■ WHAT IS NEEDED ■
Reproduce every line of the data below, changing nothing.

(Items stored in a collection)
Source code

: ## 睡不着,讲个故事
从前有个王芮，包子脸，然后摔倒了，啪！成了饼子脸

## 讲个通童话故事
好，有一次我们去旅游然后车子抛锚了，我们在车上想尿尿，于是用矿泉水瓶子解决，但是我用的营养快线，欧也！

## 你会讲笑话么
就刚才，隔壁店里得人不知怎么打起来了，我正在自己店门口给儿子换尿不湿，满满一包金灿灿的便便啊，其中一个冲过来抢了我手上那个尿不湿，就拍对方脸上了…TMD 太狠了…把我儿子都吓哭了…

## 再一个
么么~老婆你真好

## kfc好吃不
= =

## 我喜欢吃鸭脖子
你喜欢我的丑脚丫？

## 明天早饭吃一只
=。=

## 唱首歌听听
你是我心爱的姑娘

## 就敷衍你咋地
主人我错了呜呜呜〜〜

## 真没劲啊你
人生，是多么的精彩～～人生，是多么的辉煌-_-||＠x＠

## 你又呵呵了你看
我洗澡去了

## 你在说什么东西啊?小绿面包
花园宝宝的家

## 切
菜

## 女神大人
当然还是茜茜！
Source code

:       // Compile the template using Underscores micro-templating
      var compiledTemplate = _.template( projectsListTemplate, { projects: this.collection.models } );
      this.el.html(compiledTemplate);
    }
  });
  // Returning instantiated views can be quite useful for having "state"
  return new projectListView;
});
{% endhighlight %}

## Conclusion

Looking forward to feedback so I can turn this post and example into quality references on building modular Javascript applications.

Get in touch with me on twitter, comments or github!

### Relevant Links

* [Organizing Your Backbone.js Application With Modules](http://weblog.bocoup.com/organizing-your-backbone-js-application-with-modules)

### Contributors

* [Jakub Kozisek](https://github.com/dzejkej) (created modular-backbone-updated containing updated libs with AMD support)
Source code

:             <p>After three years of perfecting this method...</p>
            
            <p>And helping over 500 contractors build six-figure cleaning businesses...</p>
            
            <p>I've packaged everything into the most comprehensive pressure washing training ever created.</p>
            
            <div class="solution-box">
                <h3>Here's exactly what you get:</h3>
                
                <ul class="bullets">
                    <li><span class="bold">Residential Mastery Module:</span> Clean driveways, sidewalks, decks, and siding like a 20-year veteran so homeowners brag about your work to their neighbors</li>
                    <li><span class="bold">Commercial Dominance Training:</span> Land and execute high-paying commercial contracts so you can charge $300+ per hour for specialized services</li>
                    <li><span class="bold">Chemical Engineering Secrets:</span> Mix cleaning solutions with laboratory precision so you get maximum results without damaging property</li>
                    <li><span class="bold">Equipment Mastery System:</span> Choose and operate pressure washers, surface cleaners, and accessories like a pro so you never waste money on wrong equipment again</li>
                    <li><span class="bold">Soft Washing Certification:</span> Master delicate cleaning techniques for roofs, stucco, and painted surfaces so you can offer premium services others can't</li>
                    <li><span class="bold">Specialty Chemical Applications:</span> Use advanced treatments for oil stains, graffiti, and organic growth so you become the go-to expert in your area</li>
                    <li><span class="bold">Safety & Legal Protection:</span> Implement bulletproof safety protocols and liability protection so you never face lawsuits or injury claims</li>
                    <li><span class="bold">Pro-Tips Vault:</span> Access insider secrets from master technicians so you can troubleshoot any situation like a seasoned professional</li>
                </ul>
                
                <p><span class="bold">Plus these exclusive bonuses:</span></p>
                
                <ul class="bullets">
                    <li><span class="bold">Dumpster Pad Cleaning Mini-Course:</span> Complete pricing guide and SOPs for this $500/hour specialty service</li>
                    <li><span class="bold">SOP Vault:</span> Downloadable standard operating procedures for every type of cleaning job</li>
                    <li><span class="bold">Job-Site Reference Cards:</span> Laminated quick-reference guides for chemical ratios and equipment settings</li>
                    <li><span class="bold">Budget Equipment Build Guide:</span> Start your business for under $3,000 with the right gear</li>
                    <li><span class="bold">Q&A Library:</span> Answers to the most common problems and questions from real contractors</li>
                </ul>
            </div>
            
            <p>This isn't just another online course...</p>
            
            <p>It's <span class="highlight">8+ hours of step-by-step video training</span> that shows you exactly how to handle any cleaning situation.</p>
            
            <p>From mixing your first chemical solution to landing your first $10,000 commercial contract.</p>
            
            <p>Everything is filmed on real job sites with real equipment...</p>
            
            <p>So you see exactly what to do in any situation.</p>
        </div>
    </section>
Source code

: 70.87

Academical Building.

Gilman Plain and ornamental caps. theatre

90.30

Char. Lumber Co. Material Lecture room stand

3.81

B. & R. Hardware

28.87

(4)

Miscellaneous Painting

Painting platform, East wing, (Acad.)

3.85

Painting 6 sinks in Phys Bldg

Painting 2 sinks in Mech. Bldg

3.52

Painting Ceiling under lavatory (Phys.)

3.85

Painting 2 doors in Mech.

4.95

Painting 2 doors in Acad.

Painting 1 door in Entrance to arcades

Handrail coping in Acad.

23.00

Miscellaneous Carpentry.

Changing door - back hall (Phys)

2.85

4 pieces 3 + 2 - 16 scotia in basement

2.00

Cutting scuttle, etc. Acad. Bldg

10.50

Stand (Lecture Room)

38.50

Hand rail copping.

■ FINAL ANSWER ■
Source code

: ## 睡不着,讲个故事
从前有个王芮，包子脸，然后摔倒了，啪！成了饼子脸

## 讲个通童话故事
好，有一次我们去旅游然后车子抛锚了，我们在车上想尿尿，于是用矿泉水瓶子解决，但是我用的营养快线，欧也！

## 你会讲笑话么
就刚才，隔壁店里得人不知怎么打起来了，我正在自己店门口给儿子换尿不湿，满满一包金灿灿的便便啊，其中一个冲过来抢了我手上那个尿不湿，就拍对方脸上了…TMD 太狠了…把我儿子都吓哭了…

## 再一个
么么~老婆你真好

## kfc好吃不
= =

## 我喜欢吃鸭脖子
你喜欢我的丑脚丫？

## 明天早饭吃一只
=。=

## 唱首歌听听
你是我心爱的姑娘

## 就敷衍你咋地
主人我错了呜呜呜〜〜

## 真没劲啊你
人生，是多么的精彩～～人生，是多么的辉煌-_-||＠x＠

## 你又呵呵了你看
我洗澡去了

## 你在说什么东西啊?小绿面包
花园宝宝的家

## 切
菜

## 女神大人
当然还是茜茜！
Source code

:       // Compile the template using Underscores micro-templating
      var compiledTemplate = _.template( projectsListTemplate, { projects: this.collection.models } );
      this.el.html(compiledTemplate);
    }
  });
  // Returning instantiated views can be quite useful for having "state"
  return new projectListView;
});
{% endhighlight %}

## Conclusion

Looking forward to feedback so I can turn this post and example into quality references on building modular Javascript applications.

Get in touch with me on twitter, comments or github!

### Relevant Links

* [Organizing Your Backbone.js Application With Modules](http://weblog.bocoup.com/organizing-your-backbone-js-application-with-modules)

### Contributors

* [Jakub Kozisek](https://github.com/dzejkej) (created modular-backbone-updated containing updated libs with AMD support)
Source code

:             <p>After three years of perfecting this method...</p>
            
            <p>And helping over 500 contractors build six-figure cleaning businesses...</p>
            
            <p>I've packaged everything into the most comprehensive pressure washing training ever created.</p>
            
            <div class="solution-box">
                <h3>Here's exactly what you get:</h3>
                
                <ul class="bullets">
                    <li><span class="bold">Residential Mastery Module:</span> Clean driveways, sidewalks, decks, and siding like a 20-year veteran so homeowners brag about your work to their neighbors</li>
                    <li><span class="bold">Commercial Dominance Training:</span> Land and execute high-paying commercial contracts so you can charge $300+ per hour for specialized services</li>
                    <li><span class="bold">Chemical Engineering Secrets:</span> Mix cleaning solutions with laboratory precision so you get maximum results without damaging property</li>
                    <li><span class="bold">Equipment Mastery System:</span> Choose and operate pressure washers, surface cleaners, and accessories like a pro so you never waste money on wrong equipment again</li>
                    <li><span class="bold">Soft Washing Certification:</span> Master delicate cleaning techniques for roofs, stucco, and painted surfaces so you can offer premium services others can't</li>
                    <li><span class="bold">Specialty Chemical Applications:</span> Use advanced treatments for oil stains, graffiti, and organic growth so you become the go-to expert in your area</li>
                    <li><span class="bold">Safety & Legal Protection:</span> Implement bulletproof safety protocols and liability protection so you never face lawsuits or injury claims</li>
                    <li><span class="bold">Pro-Tips Vault:</span> Access insider secrets from master technicians so you can troubleshoot any situation like a seasoned professional</li>
                </ul>
                
                <p><span class="bold">Plus these exclusive bonuses:</span></p>
                
                <ul class="bullets">
                    <li><span class="bold">Dumpster Pad Cleaning Mini-Course:</span> Complete pricing guide and SOPs for this $500/hour specialty service</li>
                    <li><span class="bold">SOP Vault:</span> Downloadable standard operating procedures for every type of cleaning job</li>
                    <li><span class="bold">Job-Site Reference Cards:</span> Laminated quick-reference guides for chemical ratios and equipment settings</li>
                    <li><span class="bold">Budget Equipment Build Guide:</span> Start your business for under $3,000 with the right gear</li>
                    <li><span class="bold">Q&A Library:</span> Answers to the most common problems and questions from real contractors</li>
                </ul>
            </div>
            
            <p>This isn't just another online course...</p>
            
            <p>It's <span class="highlight">8+ hours of step-by-step video training</span> that shows you exactly how to handle any cleaning situation.</p>
            
            <p>From mixing your first chemical solution to landing your first $10,000 commercial contract.</p>
            
            <p>Everything is filmed on real job sites with real equipment...</p>
            
            <p>So you see exactly what to do in any situation.</p>
        </div>
    </section>
Source code

: 70.87

Academical Building.

Gilman Plain and ornamental caps. theatre

90.30

Char. Lumber Co. Material Lecture room stand

3.81

B. & R. Hardware

28.87

(4)

Miscellaneous Painting

Painting platform, East wing, (Acad.)

3.85

Painting 6 sinks in Phys Bldg

Painting 2 sinks in Mech. Bldg

3.52

Painting Ceiling under lavatory (Phys.)

3.85

Painting 2 doors in Mech.

4.95

Painting 2 doors in Acad.

Painting 1 door in Entrance to arcades

Handrail coping in Acad.

23.00

Miscellaneous Carpentry.

Changing door - back hall (Phys)

2.85

4 pieces 3 + 2 - 16 scotia in basement

2.00

Cutting scuttle, etc. Acad. Bldg

10.50

Stand (Lecture Room)

38.50

Hand rail copping.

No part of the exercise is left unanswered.